Work request: Every line from the one with "Global Footprint" to the end of the entries, both included, is to be copied exactly; the other lines stay out.

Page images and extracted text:
******************************

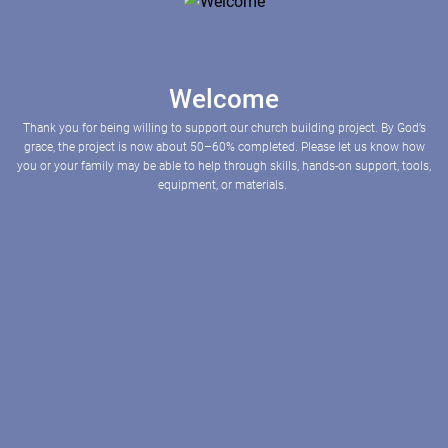
Welcome
Thank you for being willing to support our church building project. By God’s
grace, the project is now about 50–60% completed. Please let us know how
you or your family may be able to help through skills, hands-on support, tools,
equipment, or materials.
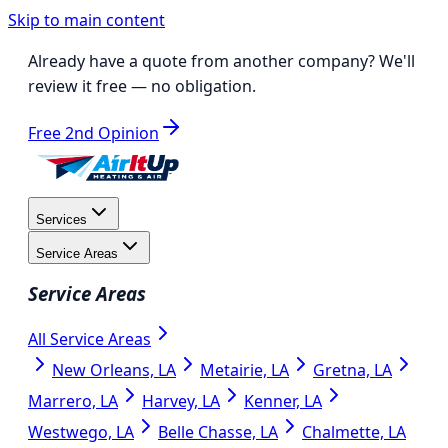
Skip to main content
Already have a quote from another company?
We'll
review it free
— no obligation.
Free 2nd Opinion
Services
Service Areas
Service Areas
All Service Areas
New Orleans, LA
Metairie, LA
Gretna, LA
Marrero, LA
Harvey, LA
Kenner, LA
Westwego, LA
Belle Chasse, LA
Chalmette, LA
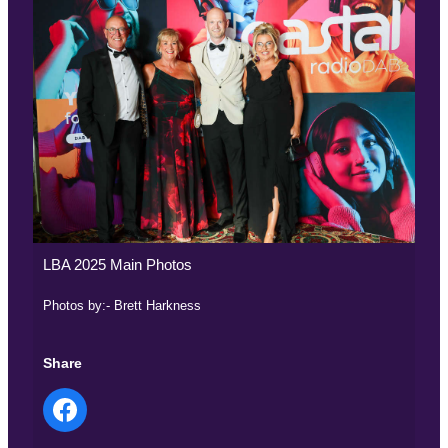
LBA 2025 Main Photos
Photos by:- Brett Harkness
Share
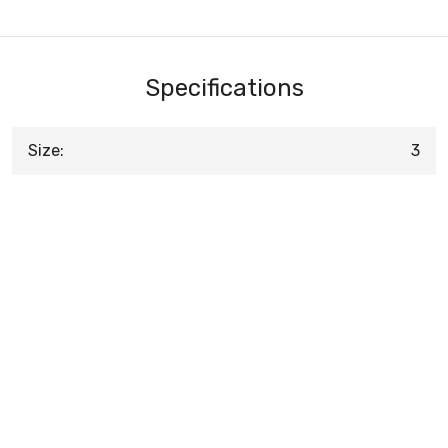
Specifications
Size:
3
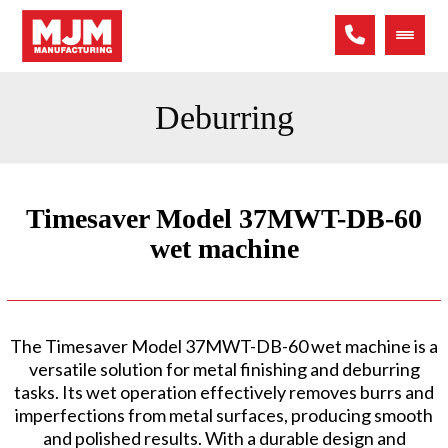
Deburring
Timesaver Model 37MWT-DB-60
wet machine
The Timesaver Model 37MWT-DB-60 wet machine is a
versatile solution for metal finishing and deburring
tasks. Its wet operation effectively removes burrs and
imperfections from metal surfaces, producing smooth
and polished results. With a durable design and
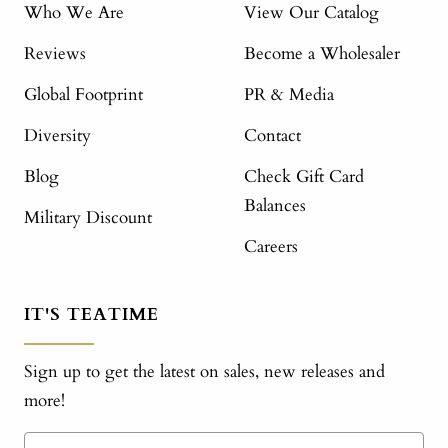
Who We Are
View Our Catalog
Reviews
Become a Wholesaler
Global Footprint
PR & Media
Diversity
Contact
Blog
Check Gift Card
Balances
Military Discount
Careers
IT'S TEATIME
Sign up to get the latest on sales, new releases and
more!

******************************

Result of the task:
Global Footprint
PR & Media
Diversity
Contact
Blog
Check Gift Card
Balances
Military Discount
Careers
IT'S TEATIME
Sign up to get the latest on sales, new releases and
more!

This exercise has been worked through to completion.